GBP/USD loses ground for the second successive session, trading around 1.3250 during the Asian hours on Wednesday. The pair weakens as the Pound Sterling (GBP) declines following data from the British Retail Consortium (BRC) showing UK food prices falling at the fastest pace in nearly five years, strengthening expectations of upcoming Bank of England (BoE) rate cuts.
Traders now assign roughly a 68% probability to a quarter-point BoE rate cut in December, as softer inflation and fiscal headwinds provide the central bank with greater scope to ease policy. Expectations for rate cuts also strengthened after reports that the Office for Budget Responsibility plans to lower its UK productivity growth forecast by about 0.3 percentage points, a downgrade that could widen the fiscal gap by nearly £20 billion. The revision has intensified concerns ahead of Chancellor Rachel Reeves’s November budget, which is expected to address a potential shortfall of up to £35 billion.
However, the downside of the GBP/USD pair could be restrained as the US Dollar (USD) remains subdued ahead of the US Federal Reserve (Fed) policy decision due later in the day. The Fed is widely expected to lower interest rates by another quarter point, bringing the benchmark rate to 3.75-4.00%, at its October meeting. The CME FedWatch Tool indicates that markets are now pricing in a Fed rate cut in October and a 91% possibility of another reduction in December.
Traders will be watching for any signals from Fed Chair Jerome Powell regarding the pace of future easing, as markets have already priced in another rate cut in December. The October CNBC Fed Survey also indicates that the Fed could implement additional rate reductions over the next two meetings.
Pound Sterling FAQs
The Pound Sterling (GBP) is the oldest currency in the world (886 AD) and the official currency of the United Kingdom. It is the fourth most traded unit for foreign exchange (FX) in the world, accounting for 12% of all transactions, averaging $630 billion a day, according to 2022 data. Its key trading pairs are GBP/USD, also known as ‘Cable’, which accounts for 11% of FX, GBP/JPY, or the ‘Dragon’ as it is known by traders (3%), and EUR/GBP (2%). The Pound Sterling is issued by the Bank of England (BoE).
The single most important factor influencing the value of the Pound Sterling is monetary policy decided by the Bank of England. The BoE bases its decisions on whether it has achieved its primary goal of “price stability” – a steady inflation rate of around 2%. Its primary tool for achieving this is the adjustment of interest rates. When inflation is too high, the BoE will try to rein it in by raising interest rates, making it more expensive for people and businesses to access credit. This is generally positive for GBP, as higher interest rates make the UK a more attractive place for global investors to park their money. When inflation falls too low it is a sign economic growth is slowing. In this scenario, the BoE will consider lowering interest rates to cheapen credit so businesses will borrow more to invest in growth-generating projects.

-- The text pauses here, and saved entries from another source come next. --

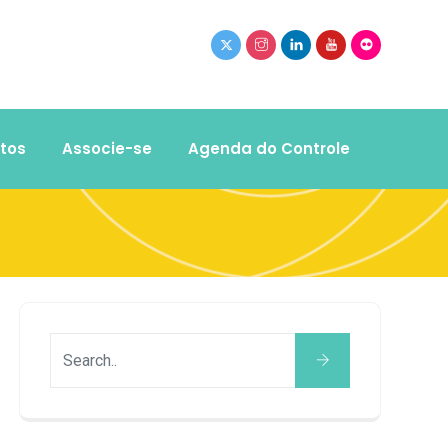
tos
Associe-se
Agenda do Controle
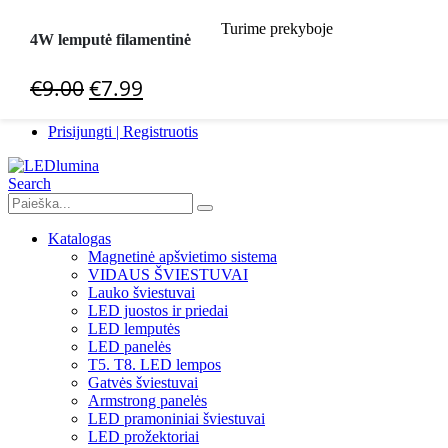
Select Language
▼
Turime prekyboje
4W lemputė filamentinė
+370 683 221 03
Original
Current
€
9.00
€
7.99
Prisijungti | Registruotis
price
price
Prisijungti | Registruotis
was:
is:
€9.00.
€7.99.
Search
Katalogas
Magnetinė apšvietimo sistema
VIDAUS ŠVIESTUVAI
Lauko šviestuvai
LED juostos ir priedai
LED lemputės
LED panelės
T5. T8. LED lempos
Gatvės šviestuvai
Armstrong panelės
LED pramoniniai šviestuvai
LED prožektoriai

Data releases gauge the health of the economy and can impact the value of the Pound Sterling. Indicators such as GDP, Manufacturing and Services PMIs, and employment can all influence the direction of the GBP. A strong economy is good for Sterling. Not only does it attract more foreign investment but it may encourage the BoE to put up interest rates, which will directly strengthen GBP. Otherwise, if economic data is weak, the Pound Sterling is likely to fall.
Another significant data release for the Pound Sterling is the Trade Balance. This indicator measures the difference between what a country earns from its exports and what it spends on imports over a given period. If a country produces highly sought-after exports, its currency will benefit purely from the extra demand created from foreign buyers seeking to purchase these goods. Therefore, a positive net Trade Balance strengthens a currency and vice versa for a negative balance.